→ Saved entries
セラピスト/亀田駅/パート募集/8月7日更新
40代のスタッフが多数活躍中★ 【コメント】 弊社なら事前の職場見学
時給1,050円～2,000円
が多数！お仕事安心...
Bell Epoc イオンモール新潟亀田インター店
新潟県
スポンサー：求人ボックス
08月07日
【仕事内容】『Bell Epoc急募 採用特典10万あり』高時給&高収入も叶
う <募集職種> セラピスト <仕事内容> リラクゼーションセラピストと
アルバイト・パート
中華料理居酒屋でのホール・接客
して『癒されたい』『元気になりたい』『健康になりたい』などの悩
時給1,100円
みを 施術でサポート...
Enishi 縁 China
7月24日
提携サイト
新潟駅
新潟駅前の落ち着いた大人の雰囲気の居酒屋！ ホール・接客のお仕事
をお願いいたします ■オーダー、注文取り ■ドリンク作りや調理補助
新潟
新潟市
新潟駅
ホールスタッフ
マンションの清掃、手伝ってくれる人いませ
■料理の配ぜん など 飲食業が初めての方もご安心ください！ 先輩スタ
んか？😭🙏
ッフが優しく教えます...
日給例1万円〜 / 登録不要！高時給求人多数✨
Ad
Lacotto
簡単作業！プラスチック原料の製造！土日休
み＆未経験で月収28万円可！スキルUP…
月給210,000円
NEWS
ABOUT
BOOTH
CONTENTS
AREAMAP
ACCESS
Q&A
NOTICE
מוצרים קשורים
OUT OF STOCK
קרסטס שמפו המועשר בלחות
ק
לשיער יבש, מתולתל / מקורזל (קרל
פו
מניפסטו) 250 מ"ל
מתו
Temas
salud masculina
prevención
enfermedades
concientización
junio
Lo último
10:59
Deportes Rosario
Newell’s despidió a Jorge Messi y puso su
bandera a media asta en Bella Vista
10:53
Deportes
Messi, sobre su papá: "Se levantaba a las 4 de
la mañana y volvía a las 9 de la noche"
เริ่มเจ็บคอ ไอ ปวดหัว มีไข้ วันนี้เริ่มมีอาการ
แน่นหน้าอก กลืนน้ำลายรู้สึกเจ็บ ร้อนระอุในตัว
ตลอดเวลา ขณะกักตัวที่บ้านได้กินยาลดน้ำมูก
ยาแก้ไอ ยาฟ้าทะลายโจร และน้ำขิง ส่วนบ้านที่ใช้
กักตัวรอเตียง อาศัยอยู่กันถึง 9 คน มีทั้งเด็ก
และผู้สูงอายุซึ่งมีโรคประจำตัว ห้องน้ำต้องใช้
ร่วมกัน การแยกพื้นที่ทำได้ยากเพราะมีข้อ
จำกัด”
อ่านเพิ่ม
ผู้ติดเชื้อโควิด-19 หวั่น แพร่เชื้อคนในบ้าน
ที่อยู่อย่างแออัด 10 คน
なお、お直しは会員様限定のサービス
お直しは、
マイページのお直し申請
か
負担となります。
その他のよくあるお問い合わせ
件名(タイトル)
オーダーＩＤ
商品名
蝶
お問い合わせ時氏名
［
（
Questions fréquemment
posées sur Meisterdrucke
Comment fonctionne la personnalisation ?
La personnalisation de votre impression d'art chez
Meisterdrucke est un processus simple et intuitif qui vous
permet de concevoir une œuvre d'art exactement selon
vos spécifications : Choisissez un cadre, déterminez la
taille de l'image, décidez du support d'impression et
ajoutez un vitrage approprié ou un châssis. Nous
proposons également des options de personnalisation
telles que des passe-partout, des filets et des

→ INSTRUCTIONS TO FOLLOW
A single number is required: the count of lines in the data that include the string "Messi".

→ YOUR SOLUTION
2